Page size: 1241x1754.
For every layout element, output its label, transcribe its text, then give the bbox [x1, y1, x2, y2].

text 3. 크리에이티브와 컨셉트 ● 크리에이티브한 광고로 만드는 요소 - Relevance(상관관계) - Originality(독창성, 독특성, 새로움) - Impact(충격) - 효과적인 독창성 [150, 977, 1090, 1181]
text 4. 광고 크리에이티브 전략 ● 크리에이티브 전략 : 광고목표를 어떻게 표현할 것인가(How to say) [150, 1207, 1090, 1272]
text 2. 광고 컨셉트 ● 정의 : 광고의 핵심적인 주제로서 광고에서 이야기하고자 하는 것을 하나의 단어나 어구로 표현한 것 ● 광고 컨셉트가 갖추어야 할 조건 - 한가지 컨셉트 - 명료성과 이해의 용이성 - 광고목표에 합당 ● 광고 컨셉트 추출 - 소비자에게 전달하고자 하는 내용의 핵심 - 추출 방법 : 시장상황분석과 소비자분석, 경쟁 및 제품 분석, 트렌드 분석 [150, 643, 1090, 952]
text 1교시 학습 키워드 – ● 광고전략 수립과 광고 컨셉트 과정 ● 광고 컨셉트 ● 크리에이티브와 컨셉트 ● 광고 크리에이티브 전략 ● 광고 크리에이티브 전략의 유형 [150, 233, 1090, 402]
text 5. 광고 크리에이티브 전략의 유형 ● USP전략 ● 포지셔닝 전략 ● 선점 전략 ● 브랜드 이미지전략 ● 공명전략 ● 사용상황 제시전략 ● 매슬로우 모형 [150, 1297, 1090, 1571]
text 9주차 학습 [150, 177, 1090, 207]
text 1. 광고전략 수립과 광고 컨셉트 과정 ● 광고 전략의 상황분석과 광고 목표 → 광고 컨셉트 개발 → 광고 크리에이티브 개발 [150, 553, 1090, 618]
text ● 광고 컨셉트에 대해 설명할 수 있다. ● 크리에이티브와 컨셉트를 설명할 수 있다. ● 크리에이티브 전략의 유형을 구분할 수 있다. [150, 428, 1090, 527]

+--

[Assigned task]
Find each line of the data above that holds the word "광고전략", then copy it.

[Response for this exercise]
text 1교시 학습 키워드 – ● 광고전략 수립과 광고 컨셉트 과정 ● 광고 컨셉트 ● 크리에이티브와 컨셉트 ● 광고 크리에이티브 전략 ● 광고 크리에이티브 전략의 유형 [150, 233, 1090, 402]
text 1. 광고전략 수립과 광고 컨셉트 과정 ● 광고 전략의 상황분석과 광고 목표 → 광고 컨셉트 개발 → 광고 크리에이티브 개발 [150, 553, 1090, 618]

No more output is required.